02 Mar 2024
Durante décadas, os inseparáveis irmãos Taviani realizaram filmes marcantes do cinema italiano, incluindo a obra-prima “Padre padrone”, que ganhou a Palma de Ouro em Cannes em 1977. Vittorio morreu em 2018. O seu irmão Paolo seguiu-o na quinta-feira com 92 anos.
“Perdemos um grande mestre do cinema italiano. Com o irmão Vittorio (falecido aos 88 anos), realizou filmes inesquecíveis, profundos e empenhados que se tornaram parte do imaginário coletivo e da história do cinema”, declarou o presidente da Câmara de Roma, Roberto Gualtieri.
O funeral secular de Paolo Taviani, que faleceu em Roma após “breve doença”, realiza-se segunda-feira, segundo a imprensa italiana.
Os irmãos Taviani formaram uma dupla rara na história da sétima arte. Juntos, escreveram quinze longas-metragens marcadas por um estilo altamente literário, misturando história, psicanálise e poesia.

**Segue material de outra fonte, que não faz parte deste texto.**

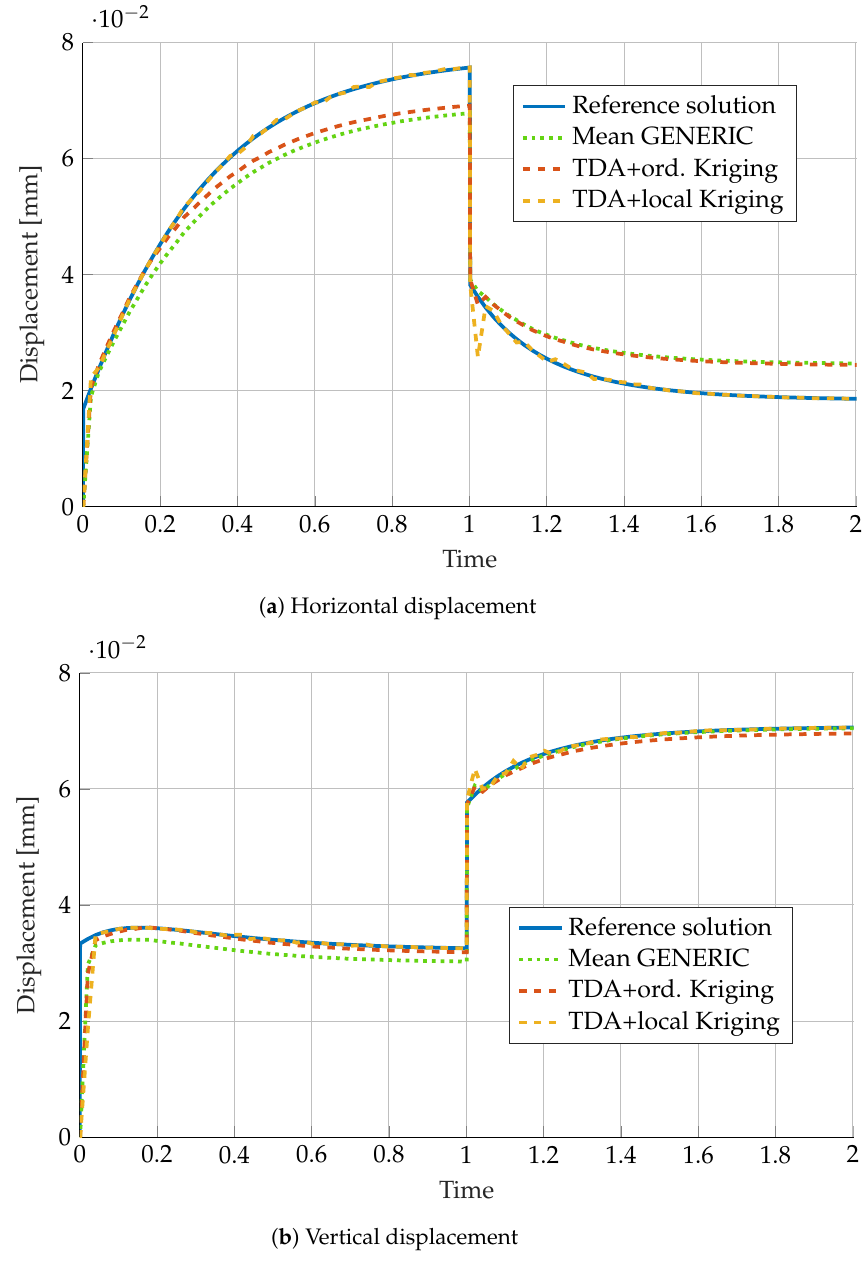
Figure 6. Comparison of ( a ) horizontal and ( b ) vertical displacement predicted by a GENERIC model obtained as the mean of 50 different noisy GENERIC models. Comparison with the noise-free reference solution in continuous blue line and the solutions obtained by Kriging interpolation between neighbors predicted by Topological Data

“Padre padrone” é a adaptação do romance autobiográfico de Gavino Ledda sobre um jovem pastor que escapa ao controlo despótico do pai que, por necessidade financeira, o obrigou a abandonar a escola, deixando-o analfabeto até aos vinte anos.

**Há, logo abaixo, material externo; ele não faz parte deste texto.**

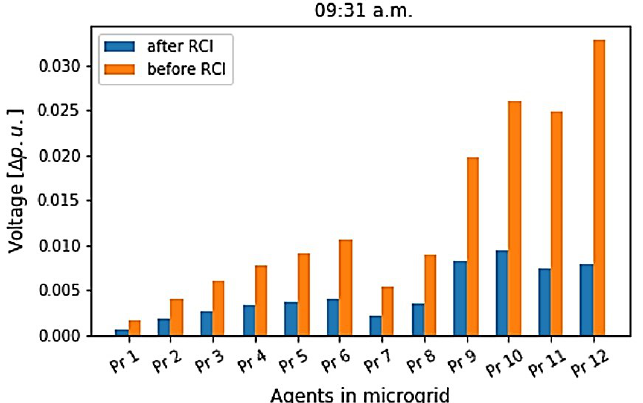
Figure 5. Voltage difference surpassing 1.0 p.u. at each prosumer bus at time step 09:31 a.m.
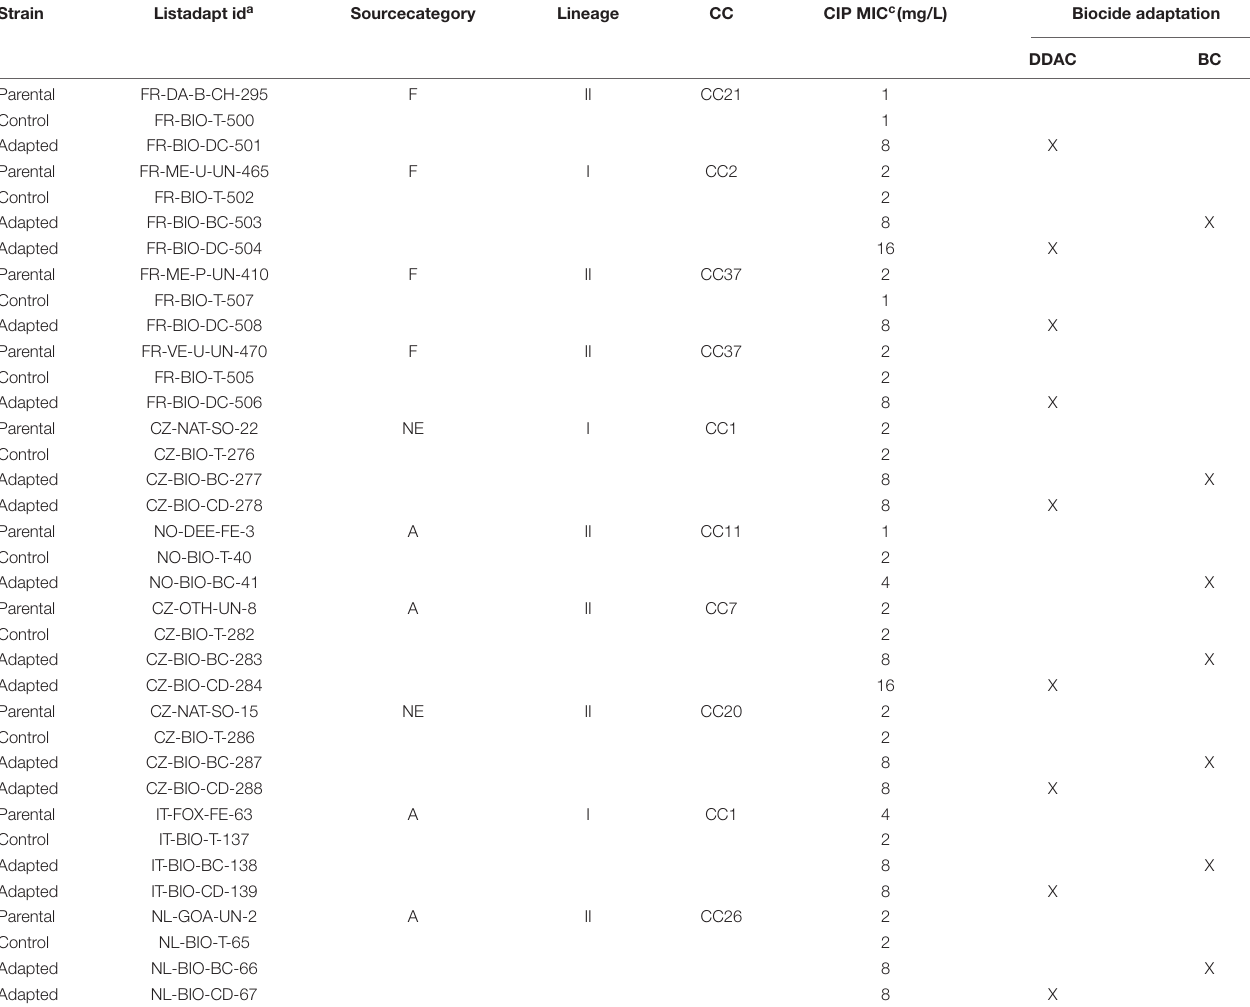
TABLE 1 | Description of the 10 Listeria monocytogenes parental strains and the corresponding strains adapted to the two biocides, benzalkonium chloride (BC), and didecyldimethylammonium chloride (DDAC), or exposed to water (referred to as Control).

“Paolo Taviani era metade de um duo encantador (…) com o irmão mais velho, Vittorio. Os seus filmes tinham uma graciosidade, um rigor moral e uma poesia inimitáveis”, comentou Gilles Jacob, antigo presidente do Festival de Cannes, na quinta-feira à noite.
Após a morte do irmão, Paolo ainda encontrou forças para rodar um último filme sozinho, “Leonora Addio”, apresentado na Berlinale em 2022. Durante a preparação, Vittorio, a quem o filme é dedicado, já não estava fisicamente a seu lado, mas “estava comigo”, disse o patriarca do cinema italiano numa entrevista à AFP por altura do festival.
Fortemente inspirados pelo mestre do neorrealismo Roberto Rosselini, os irmãos, filhos de um advogado antifascista, interessaram-se por temas sociais desde o início da carreira, nos anos 1960.
“O Vittorio e eu decidimos fazer filmes quando eu tinha dezasseis anos e ele dezoito, quando vimos o ‘Païsa’ de Rosselini”, disse Paolo à AFP. “Apercebemo-nos de que o cinema podia mudar as nossas vidas e revelar quem éramos realmente”.
“Anos mais tarde, ganhámos a Palma de Ouro por ‘Padre Padrone’, apresentada por Rosselini, e foi como se um círculo se fechasse”, acrescentou.
Nascidos na Toscana, Paolo e Vittorio mudaram-se para Roma na década de 1950 e eram apaixonados pelo cinema desde muito cedo. Um dos seus primeiros filmes, “Les Subversifs” (1967), prefigurava os acontecimentos de 1968, na forma de uma investigação sobre o Partido Comunista Italiano aquando do funeral de um dos seus fundadores, Palmiro Togliatti.
Inspirados por Brecht, Pasolini e Godard, realizaram “Sob o Signo do Escorpião” (1969), o seu primeiro filme a cores, com Gian Maria Volontè, que foi também o seu primeiro grande êxito.
Após a coroação de “Padre Padrone” em Cannes, regressaram à Croisette em 1982 com “A Noite de São Lourenço”, um filme com uma atmosfera de conto de fadas que ganhou o Grande Prémio do Júri.
Em 2012, os Taviani ganharam o Urso de Ouro no Festival de Berlim com “César Deve Morrer”, em que os reclusos da prisão de Rebibbia, em Roma, representavam a tragédia de Shakespeare.
Em 1986, no Festival de Veneza, receberam também um Leão de Ouro em homenagem a toda a sua carreira.